Mets pitching coach Dan Warthen worries me sometimes. I understand that he was spared a trip to the guillotine thanks to the efforts of R.A. Dickey and Mike Pelfrey who both made last minutes pleas for clemency, but I’ve never really been a big fan of his.
As we’ve all heard countless times already this offseason, the Mets plan to have Jenrry Mejia work as a starting pitcher at Triple-A Buffalo this season where he will get some much needed seasoning and hone his skills as a starter.
Both Sandy Alderson and Terry Collins have stated he will spend most of 2011 in the minors and that he will work exclusively as a starter. Both have acknowledged that Mejia would have to be spectacular if he were to make the big-league roster as a starter.
Yesterday, a few of the Mets beat reporters reported comments that Warthen made, in which he referred to Mejia as being more of a bullpen arm – a reliever.
“A lot of people, because of his young age, still feel that he’s going to be a fairly good starter. That’s why baseball is so interesting. You can have differences of opinion and go on from there. I still pretty much believe that Mejia is going to be a very good reliever in the big leagues.”
Warthen even compared Mejia to Yankee great Mariano Rivera.
“I think Mejia works really hard to throw the baseball and I worry about the volume of pitches during the course of a year. I worry because you just watch his arm swing. It’s a long arm swing. His ball naturally cuts like a Mariano Rivera. If Mariano had to go out there and throw 100 pitches every fifth day, when a ball cuts all the time, instead of staying behind it, I think you find a lot of torque on your elbow and your shoulder. But, again, that’s a singular opinion.”
Although I love the comparison to one as great as Rivera, all he is doing is comparing their arm movement and how they deliver the pitch and the strain it places on the elbow.
Lets assume for a moment that Warthen is right, doesn’t it show some sort of a disconnect between the front office, the manger and their pitching coach? Clearly, they are not on the same page.
Obviously, as a reliever, Mejia’s value shrinks and his trade value decreases dramatically. Even the worst farm systems have a young fire baller or two that are future relievers – they are not that hard to find. It’s in the Mets best interest to see their top prospect remain a starter. It’s sort of like the Wilmer Flores situation. Everyone in the world knows he is not a shortstop, but the Mets keep playing him there because a shortstop who can hit is more valuable than a corner outfielder or infielder who can hit.
I don’t think it was wise for Warthen to make such comments openly and instead he should have simply expressed any concerns to his bosses and leave it at that.

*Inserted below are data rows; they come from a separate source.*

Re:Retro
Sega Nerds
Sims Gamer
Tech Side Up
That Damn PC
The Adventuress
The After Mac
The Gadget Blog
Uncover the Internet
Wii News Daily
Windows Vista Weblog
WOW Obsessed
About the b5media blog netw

I am now concerned about the possibility Warthen may be right, and if so, are we taking a huge risk by having Mejia throw 100 pitches every fifth day up in Buffalo and perhaps risk a potential costly elbow injury.
If you recall, Mejia was hurt twice last season. Once for a back issue, and then with a shoulder issue which caused him to be shut down for the remainder of the season.
I just hope they know what they’re doing with this kid, because in the little we saw of him last season we saw some flashes of brilliance and an electric fastball.
Hopefully Warthen is wrong, and Mejia does develop into a top of the rotation starter who can join the team and bolster our chances for a division title in 2012.